Monday, July 2, 2007

Immunology - An Introduction

The immune system is a remarkably adaptive defense system that has evolved in vertebrates to protect them from invading pathogenic microorganisms. It is able to generate an enormous variety of cells and molecules capable of specifically recognizing and eliminating an apparently limitless variety of foreign traders.

Functionally, an immune response can be divided into two interrelated activities – recognition and response. Immune recognition is remarkable for its specificity. The immune system is able to recognize subtle chemical differences that distinguish one foreign pathogen from another. At the same time, the system is able to discriminate between foreign molecules and the body’s own cells and proteins. Once a foreign organism is recognized the immune system enlists the participation of a variety of cells and molecules to mount an appropriate response, known as effector response, to eliminate or neutralize the organism. In this way the system is able to convert the initial recognition event into different effector responses, each uniquely suited to eliminate a particular type of pathogen. Later exposure to the same foreign organism includes a memory response, characterized by a heightened immune reactivity, which serves to eliminate the pathogen and prevent disease.

Variolation – dried crusts derived form smallpox pustules were either inhaled into the nostrils or inserted into small cuts in the skin.
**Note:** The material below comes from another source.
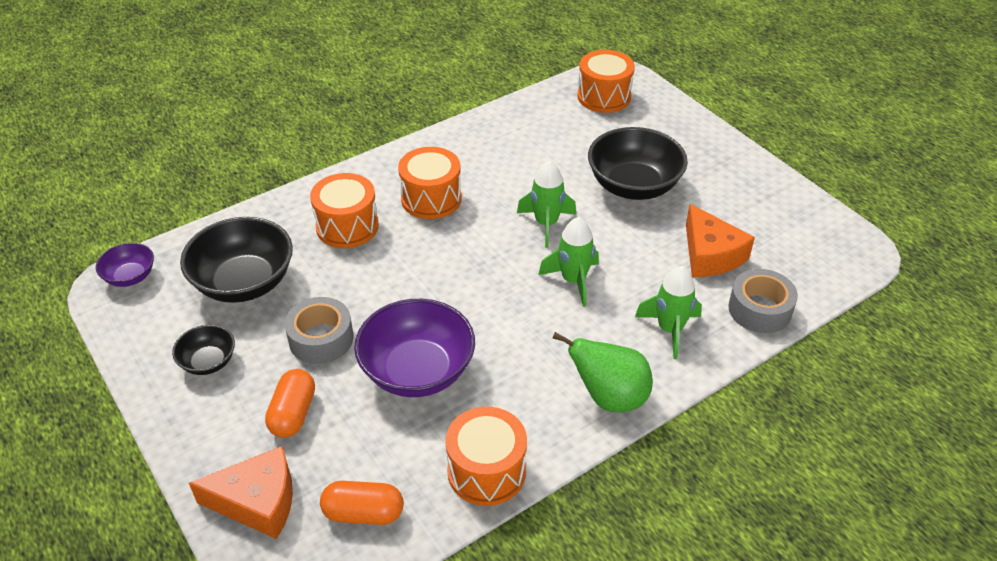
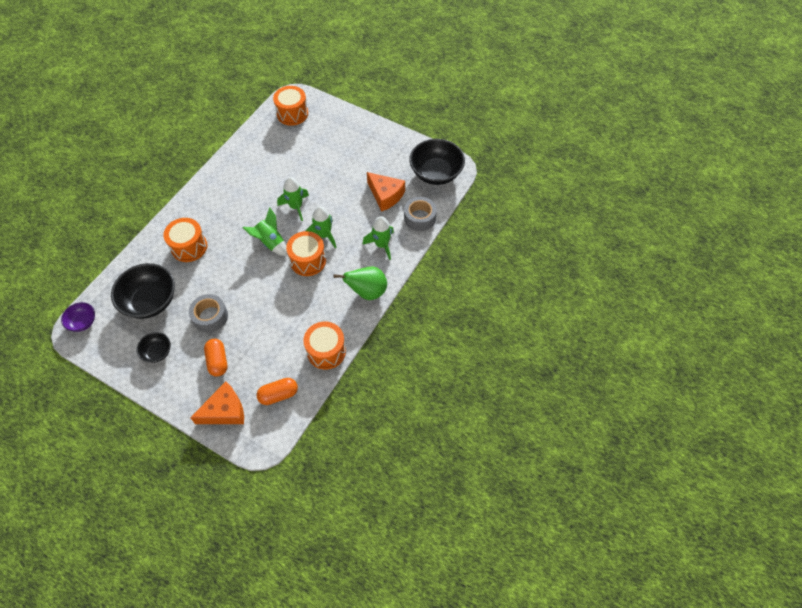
camera: 25 degrees left, 15 degrees up
purple bowl [354,299,475,397] -> none
orange drum [398,147,462,219] -> orange drum moved to [286,231,326,276]
black bowl [588,127,688,200] -> black bowl moved to [409,139,465,185]
none -> green rocket [242,207,287,256]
Edward Jenner in 1798 significantly improved this technique.
Next technique is Vaccination done by Louis Pasteur.
Immunity mediated by antibodies (serum / antigen) contained in body fluids (known at the time as humors) is called humoral immunity.
In 1883, even before the discovery of antibodies, Elie Metchinkoff demonstrated that cells also contribute to the immune state of an animal. He observed that certain white blood cells, which he termed phagocytes, were able to ingest microorganisms and other foreign material. This is called cell-mediated immunity. Both the humoral and cell mediated immunities are interrelated and both were necessary for the immune response. In 1950s the lymphocyte was identified as the cell responsible for both cellular and humoral immunity.

Components of Immunity:
Immunity – the state of protection from infectious disease- has both nonspecific and specific components. Innate or nonspecific immunity refers to the basic resistance to disease that an individual in born with. Acquired or specific immunity requires the activity of a functional immune system, involving cells called lymphocytes and their products. Innate defense mechanisms provide the first line of host defense against invading pathogens until an acquired immune response develops.